Real estate: Values may drop as prices exceed incomes, consultant says. Other analysts disagree. San Diego tops list.

June 26, 2002|DARYL STRICKLAND | TIMES STAFF WRITER

Housing prices have outstripped incomes by such a wide margin in much of California and some cities in other states that home values in those markets could stagnate or suffer a sharp decline, according to a controversial report that will be released today.

In contrast to the widely held perception that the flourishing national market has yet to overheat, the report is among the first to declare a so-called housing bubble in some regions. The research provoked strong disagreement from other analysts.

San Diego's housing market has developed into a major bubble, the report says, whereas San Francisco, San Jose, Orange County, Oakland, Sacramento and Los Angeles have smaller ones, according to John Burns, an Irvine consultant to the real estate industry. Boston has the biggest market bubble in the country, he said.

Burns, who conducted the research to estimate market risks for builders, said home prices have reached near record highs in relation to income in California's top markets, including San Diego and San Francisco. Still, he said, those bubbles are only half as big as they were at the peaks of previous market cycles.

Prices could continue to rise for several more years, he said, but eventually they will stagnate or decline until incomes catch up.

Burns compared historic and current mortgage rates and home prices with household incomes and concluded that 17 of the 44 U.S. cities he studied demonstrate bubble conditions.

Other analysts disputed Burns' conclusions that there are bubbles, while agreeing that some markets cannot sustain their heated pace indefinitely.

"I just think the analysis is simplistic," said James Pugash, chairman of Hearthstone, one of the largest providers of capital to the homebuilding industry.

The report overlooked supply and demand factors that could have led to different conclusions, he said.

Sung Won Sohn, chief economist at Wells Fargo & Co., said that the most relevant questions for the future of housing are whether the economy will create more jobs and whether interest rates will move up.

Sohn, who doesn't believe mortgage rates will rise significantly this year, said borrowing costs and home prices remain balanced.

Burns acknowledged that employment growth, strong luxury- and second-home sales, and other factors could cause home prices to rise for several years. Bubbles will burst, Burns said, when there are more home sellers than home buyers. That could occur when prices rise to such levels that residents and employers are forced out of the area.

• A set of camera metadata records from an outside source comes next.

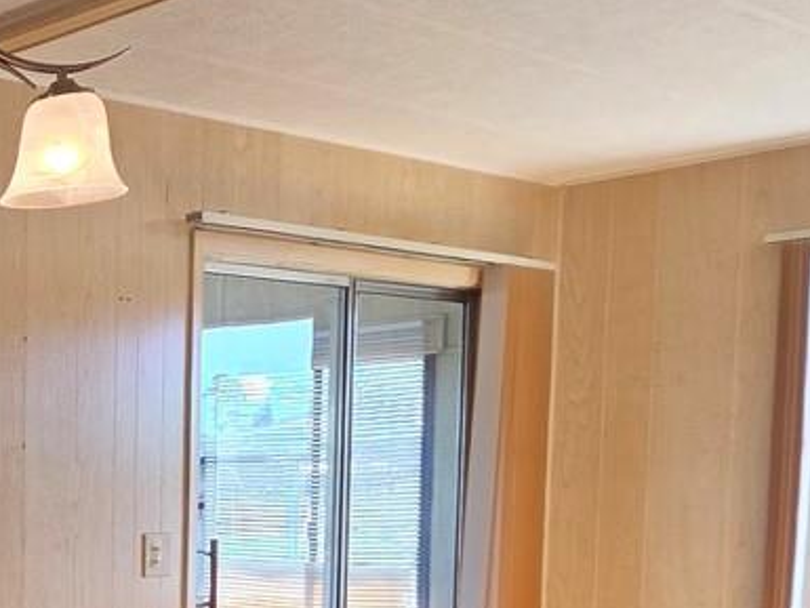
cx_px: -629
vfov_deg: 25.7
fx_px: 1264
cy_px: 606
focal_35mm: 54
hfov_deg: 22.2
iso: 64
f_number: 1.9
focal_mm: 2.2
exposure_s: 1/120
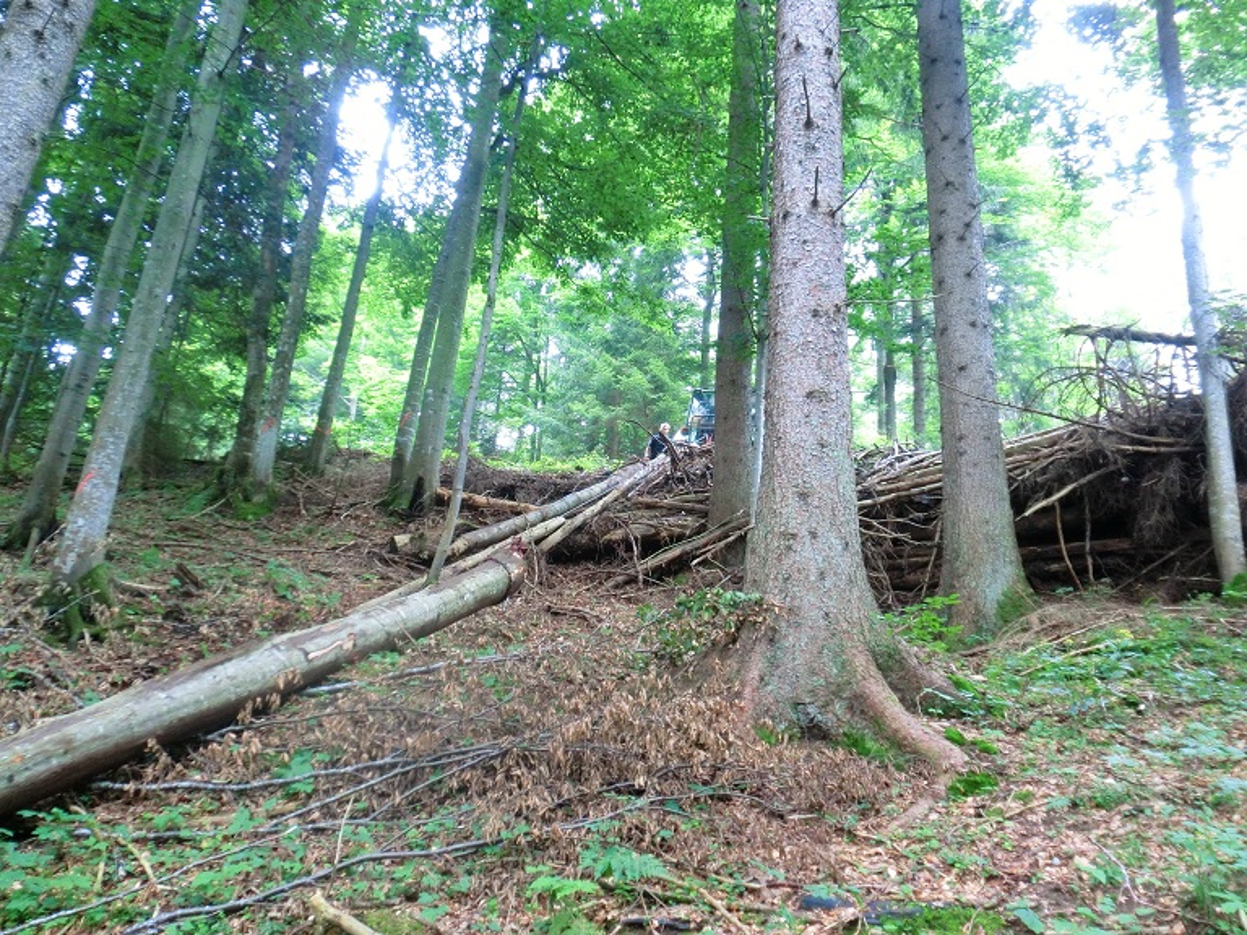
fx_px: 1009
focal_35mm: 28
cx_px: 624
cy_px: 468
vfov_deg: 49.7
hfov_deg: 63.4
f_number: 3
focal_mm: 5
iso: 400
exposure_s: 1/60
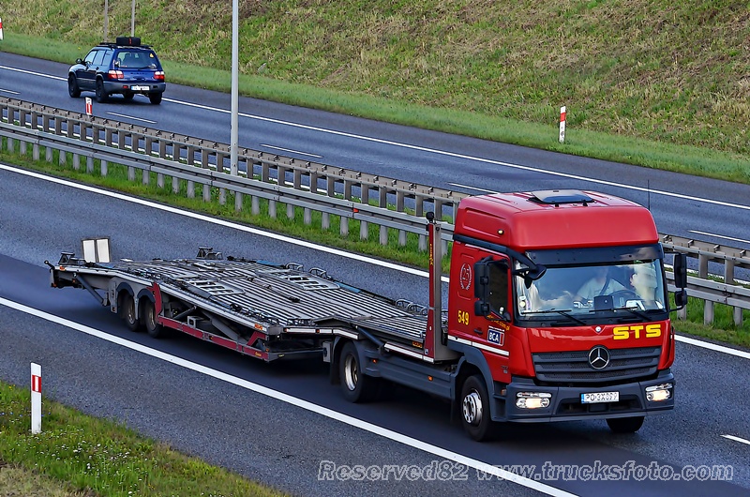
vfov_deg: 8.3
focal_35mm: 165
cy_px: 248
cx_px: 375
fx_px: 3431
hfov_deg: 12.5
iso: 320
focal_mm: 110
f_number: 7.1
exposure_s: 1/640
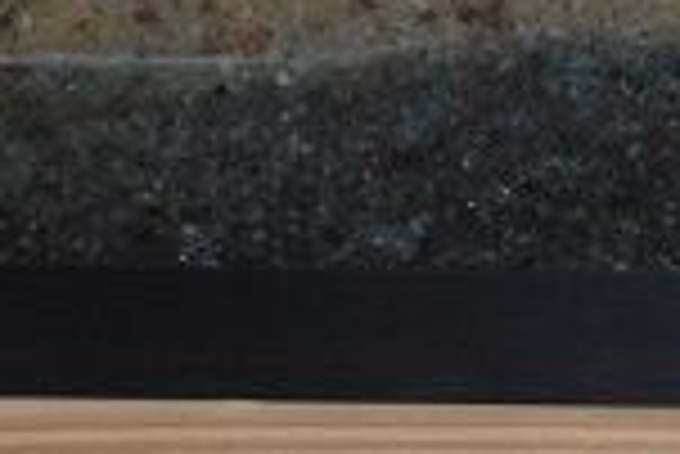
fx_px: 7411
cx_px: 1464
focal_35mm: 392
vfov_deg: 3.5
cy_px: -355
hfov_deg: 5.1
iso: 200
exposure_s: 1/60
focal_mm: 34
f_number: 5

Some analysts said that even if they conceded that parts of Southern California were in a small bubble, the risk to the region's economy probably is insignificant unless prices increase 20% or more over the next few years.

Such a sharp rise would put prices far ahead of incomes, they said.

From that point the market would rise at a much lower rate but still trend upward, they said, citing the dearth of housing in Southern California and expected population growth.